We tend to find that scAOs sit at the gross anatomical level (presumably at least in part due to the higher cross-species diversity at this level). Some scAOs also delved into cellular and subcellular territory (eg ZFA and FBbt). CARO is a very general gAO that defines a set of high level classes to be used across AOs. MIAA is a gAO that defines a minimal set of anatomy terms to be used in microarray annotation.

Our approach is homology-neutral. We seek to group classes from multiple anatomical ontologies regardless of whether the relation between the anatomical entities (AEs) is one of homology or analogy (e.g. convergent evolution). This approach is driven by pragmaticism rather than biology - we hope that future efforts will extend this with a more phylogenetically valid approach as outlined in [REF:CARO], and described at the multi-species anatomy ontology meeting [REF].
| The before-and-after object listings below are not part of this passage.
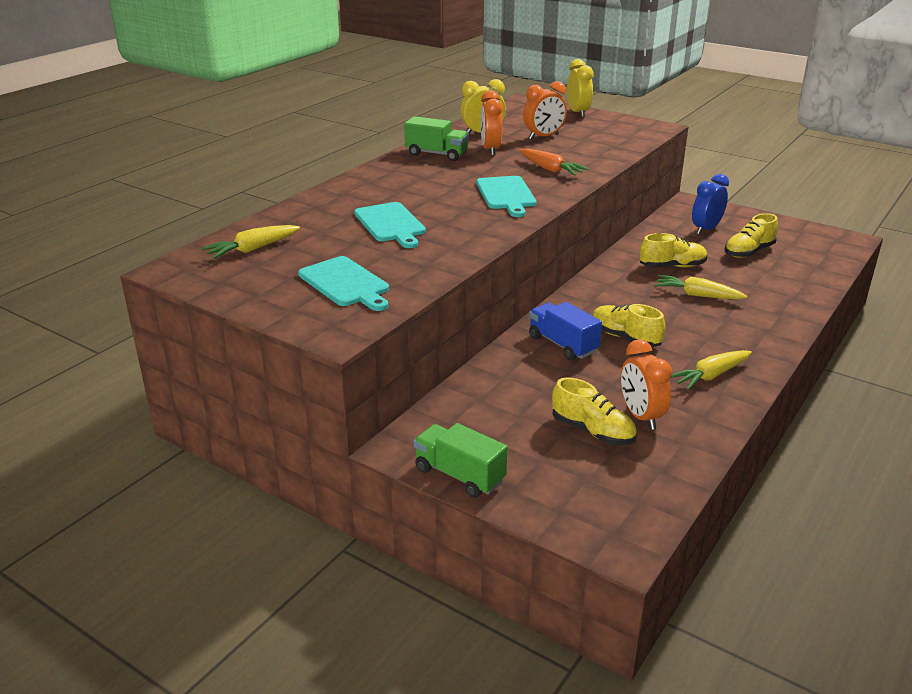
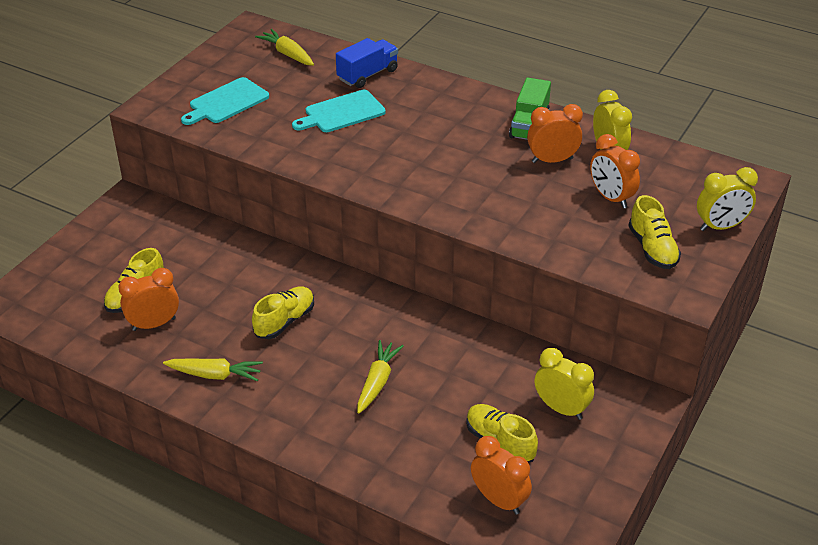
camera: 85 degrees right, 10 degrees up
(459, 475) = (91, 229): green truck -> none
(506, 195) = (421, 174): turquoise cutting board -> none
(550, 169) = (500, 203): orange carrot -> none
(562, 344) = (271, 280): blue truck -> blue truck (367, 75)
(672, 266) = (447, 367): yellow shoe -> yellow shoe (652, 249)
(706, 229) = (561, 409): blue clock -> yellow clock
(710, 376) = (215, 375): yellow carrot -> yellow carrot turned 135 degrees clockwise
(807, 256) = (499, 500): none -> orange clock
We first sought to collate all sources of putative homology and analogy between the AEs in different species-centric anatomy ontologies (scAOs). Sometimes these came from the ontology themselves, in the form of xref tags in the underlying obo file. The xref tag has no fixed semantics, but is by convention used to link scAOs to gAOs - see for example OBO Mappings. For the mouse-human mappings we relied on [REF:Bodenreider et al]. In other cases we had to create our own mappings by running the Obol S3 algorithm (simple synonym and stemming) which performs basic text-based matching.

We then sought to eliminate as many non-isomorphic (1-1) pairwise mappings as possible. This was done on an ad-hoc basis by a non-expert by occasional consultation with experts. This aspect could use further curation.

We collected grouping classes based on mappings. We used an extremely promiscuous grouping algorithm, finding the maximally self-connected sets. This undoubtedly results in some meaningless classes. Each grouping class was given an ID and placed in ontology called UBERON. This ontology includes is_a links incoming from the external AOs, and the superset of all synonyms and definitions from the external AOs.

Finally we added links to the ontology based on links in the external AOs. Again, we were extremely liberal in what we accepted: if an external AO contained a link (X,R,Y) (asserted or logically entailed) we also created a link (X',R,Y'), where X<->X' and Y<->Y' are mappings. This ultra-liberal policy undoubtedly creates invalid links. The goal is to create the maximal set for now, and curate this in future. 3 cyclic links were generated, these were manually removed.